年間の資金繰り: 夏の売上を冬に回す設計

季節の波がある仕事では、資金繰りの設計も年間単位で考える必要があります。

  • 繁忙期の売上の一部を閑散期の運転資金として確保する: 車両・保険・リース代などの固定費は冬も変わらず出ていきます
  • 支払いサイクルの短い元請けを選ぶ: 入金が2〜3ヶ月先だと、夏に稼いだお金が秋まで入ってこず、波がさらにきつくなります
  • 税金・保険の支払い時期を把握する: 個人事業主の税金や国保の納付は、閑散期の財布を直撃しがちです

年収全体の考え方はエアコン取付業者の独立後の年収で詳しく解説しています。

まとめ

  • 繁忙期は6〜8月。1日6件・売上10万円超が基本ラインで、月収は年間最大になる
  • 夏は熱中症対策と「走り切れるペース配分」が最優先
  • 冬の売上は「暖房需要のエアコン工事」+「アンテナ・ウォシュレット・テレビ壁掛け・インターホン等の家電取付」の2本柱
  • 冬の仕事は冬に探すのではなく、年間供給のある元請けと事前に組んでおく
  • 資金繰りは年間単位で設計し、支払いサイクルの短い元請けを選ぶ

株式会社シーレンは、エアコン工事に加えてアンテナ・ウォシュレット・テレビ壁掛けなどの家電取付工事を年間を通して協力業者様にご依頼しています。手数料10%・月末締め翌月25日払いで、冬場の稼働も途切れさせません。詳しくは経験者募集ページをご覧ください。

よくある質問

Q. 閑散期の冬は月収どれくらいになりますか?

A. エアコン専業だと繁忙期の3分の1以下になることも珍しくありません。家電取付工事を組み合わせて稼働を埋められるかどうかで大きく変わります。

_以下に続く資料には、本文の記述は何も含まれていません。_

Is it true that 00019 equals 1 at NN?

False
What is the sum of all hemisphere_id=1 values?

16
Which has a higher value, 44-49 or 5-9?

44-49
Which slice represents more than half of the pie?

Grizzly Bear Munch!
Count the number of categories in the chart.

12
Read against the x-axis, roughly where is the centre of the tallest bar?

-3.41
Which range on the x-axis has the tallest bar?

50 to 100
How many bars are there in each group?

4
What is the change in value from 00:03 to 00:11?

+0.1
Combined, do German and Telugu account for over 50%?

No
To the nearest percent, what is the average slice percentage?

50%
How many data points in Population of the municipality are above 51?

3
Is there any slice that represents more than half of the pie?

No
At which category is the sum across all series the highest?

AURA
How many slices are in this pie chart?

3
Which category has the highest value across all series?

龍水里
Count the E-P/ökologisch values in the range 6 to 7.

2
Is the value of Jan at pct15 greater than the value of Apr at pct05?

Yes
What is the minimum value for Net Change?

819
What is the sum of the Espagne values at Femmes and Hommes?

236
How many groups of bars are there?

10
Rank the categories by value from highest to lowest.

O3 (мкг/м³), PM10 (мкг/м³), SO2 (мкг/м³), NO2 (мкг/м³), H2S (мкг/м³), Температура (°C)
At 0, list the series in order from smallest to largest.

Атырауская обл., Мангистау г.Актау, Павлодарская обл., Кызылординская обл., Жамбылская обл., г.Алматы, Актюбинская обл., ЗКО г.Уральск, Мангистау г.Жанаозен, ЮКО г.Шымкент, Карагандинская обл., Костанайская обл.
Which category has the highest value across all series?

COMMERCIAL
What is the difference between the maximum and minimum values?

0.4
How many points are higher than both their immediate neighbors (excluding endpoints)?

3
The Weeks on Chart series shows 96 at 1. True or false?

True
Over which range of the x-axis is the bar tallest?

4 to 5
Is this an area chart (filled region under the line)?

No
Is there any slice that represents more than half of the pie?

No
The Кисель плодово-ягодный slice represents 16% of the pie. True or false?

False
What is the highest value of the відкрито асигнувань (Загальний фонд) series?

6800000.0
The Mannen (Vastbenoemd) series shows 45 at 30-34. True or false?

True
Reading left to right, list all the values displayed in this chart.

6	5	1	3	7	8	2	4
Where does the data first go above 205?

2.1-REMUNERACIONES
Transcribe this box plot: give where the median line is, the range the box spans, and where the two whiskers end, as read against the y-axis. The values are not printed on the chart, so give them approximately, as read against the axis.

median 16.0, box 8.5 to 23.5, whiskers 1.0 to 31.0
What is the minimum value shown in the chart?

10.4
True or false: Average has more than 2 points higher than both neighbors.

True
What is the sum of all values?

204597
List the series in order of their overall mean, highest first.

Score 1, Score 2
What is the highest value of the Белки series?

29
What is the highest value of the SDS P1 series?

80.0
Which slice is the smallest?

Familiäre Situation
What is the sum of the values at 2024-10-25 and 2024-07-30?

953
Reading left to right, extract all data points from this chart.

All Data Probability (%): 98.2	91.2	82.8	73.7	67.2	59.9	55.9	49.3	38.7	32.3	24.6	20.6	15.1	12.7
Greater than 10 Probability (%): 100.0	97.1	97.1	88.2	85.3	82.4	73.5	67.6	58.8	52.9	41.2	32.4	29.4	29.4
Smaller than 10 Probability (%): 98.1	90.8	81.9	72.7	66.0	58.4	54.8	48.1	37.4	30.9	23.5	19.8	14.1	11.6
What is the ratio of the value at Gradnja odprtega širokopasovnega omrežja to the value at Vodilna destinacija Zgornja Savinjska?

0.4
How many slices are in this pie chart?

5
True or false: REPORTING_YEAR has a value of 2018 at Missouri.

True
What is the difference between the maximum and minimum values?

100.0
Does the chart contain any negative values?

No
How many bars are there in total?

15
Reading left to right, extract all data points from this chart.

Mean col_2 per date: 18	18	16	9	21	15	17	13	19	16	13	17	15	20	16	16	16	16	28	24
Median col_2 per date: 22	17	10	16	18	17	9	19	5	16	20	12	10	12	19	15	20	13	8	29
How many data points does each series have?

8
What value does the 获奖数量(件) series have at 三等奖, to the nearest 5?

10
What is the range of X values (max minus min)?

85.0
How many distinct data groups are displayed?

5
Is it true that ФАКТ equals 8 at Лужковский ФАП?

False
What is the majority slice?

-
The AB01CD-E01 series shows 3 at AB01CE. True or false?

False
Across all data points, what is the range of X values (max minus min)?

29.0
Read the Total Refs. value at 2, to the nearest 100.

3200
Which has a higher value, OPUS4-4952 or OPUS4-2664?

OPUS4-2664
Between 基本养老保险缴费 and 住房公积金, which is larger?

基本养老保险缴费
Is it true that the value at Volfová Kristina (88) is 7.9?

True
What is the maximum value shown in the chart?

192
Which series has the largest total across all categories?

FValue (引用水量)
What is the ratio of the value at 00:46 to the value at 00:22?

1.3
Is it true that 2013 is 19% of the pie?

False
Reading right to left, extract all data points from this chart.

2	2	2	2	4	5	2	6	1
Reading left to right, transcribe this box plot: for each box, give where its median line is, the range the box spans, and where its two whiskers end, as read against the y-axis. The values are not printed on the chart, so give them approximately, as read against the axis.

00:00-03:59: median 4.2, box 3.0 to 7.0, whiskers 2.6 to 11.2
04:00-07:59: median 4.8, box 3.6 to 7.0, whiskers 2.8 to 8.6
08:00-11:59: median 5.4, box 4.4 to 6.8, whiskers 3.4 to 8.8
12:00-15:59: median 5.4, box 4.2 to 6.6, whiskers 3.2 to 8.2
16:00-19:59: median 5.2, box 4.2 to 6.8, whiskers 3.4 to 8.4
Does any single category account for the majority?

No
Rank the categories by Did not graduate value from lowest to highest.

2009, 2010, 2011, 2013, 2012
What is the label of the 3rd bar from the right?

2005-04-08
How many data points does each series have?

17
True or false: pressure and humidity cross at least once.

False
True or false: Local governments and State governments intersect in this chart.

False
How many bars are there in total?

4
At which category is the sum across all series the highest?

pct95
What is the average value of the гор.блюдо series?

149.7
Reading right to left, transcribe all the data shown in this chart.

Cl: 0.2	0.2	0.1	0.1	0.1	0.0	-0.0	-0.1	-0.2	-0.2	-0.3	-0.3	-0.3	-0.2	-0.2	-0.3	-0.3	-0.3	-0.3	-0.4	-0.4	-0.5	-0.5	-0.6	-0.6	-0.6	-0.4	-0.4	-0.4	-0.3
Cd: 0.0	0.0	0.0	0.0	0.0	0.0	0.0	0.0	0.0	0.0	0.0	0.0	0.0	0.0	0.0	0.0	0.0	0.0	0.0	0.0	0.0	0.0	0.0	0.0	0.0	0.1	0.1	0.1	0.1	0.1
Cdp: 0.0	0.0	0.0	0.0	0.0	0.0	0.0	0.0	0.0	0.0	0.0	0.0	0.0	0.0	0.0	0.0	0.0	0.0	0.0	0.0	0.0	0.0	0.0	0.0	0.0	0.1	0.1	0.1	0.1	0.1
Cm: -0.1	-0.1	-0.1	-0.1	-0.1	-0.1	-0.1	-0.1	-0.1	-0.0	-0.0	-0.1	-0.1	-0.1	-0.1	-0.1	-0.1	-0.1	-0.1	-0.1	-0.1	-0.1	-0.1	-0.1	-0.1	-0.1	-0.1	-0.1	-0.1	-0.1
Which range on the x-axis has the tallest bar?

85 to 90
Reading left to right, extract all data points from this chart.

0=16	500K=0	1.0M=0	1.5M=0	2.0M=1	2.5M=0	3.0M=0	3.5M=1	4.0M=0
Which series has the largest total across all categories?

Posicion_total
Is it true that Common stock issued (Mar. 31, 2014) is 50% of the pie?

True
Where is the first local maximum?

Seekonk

Q. 繁忙期だけ働いて、冬は休むという働き方はできますか?

A. 可能ですし、実際にそうしている業者様もいます。ただし固定費は冬も出ていくため、夏の売上だけで年間の生活費と経費を賄う資金設計が必要です。

Q. 家電取付工事は未経験でもできますか?

A. エアコン工事の経験があれば、ウォシュレットやテレビ壁掛けなどは比較的早く習得できます。第二種電気工事士があるとさらに対応範囲が広がります。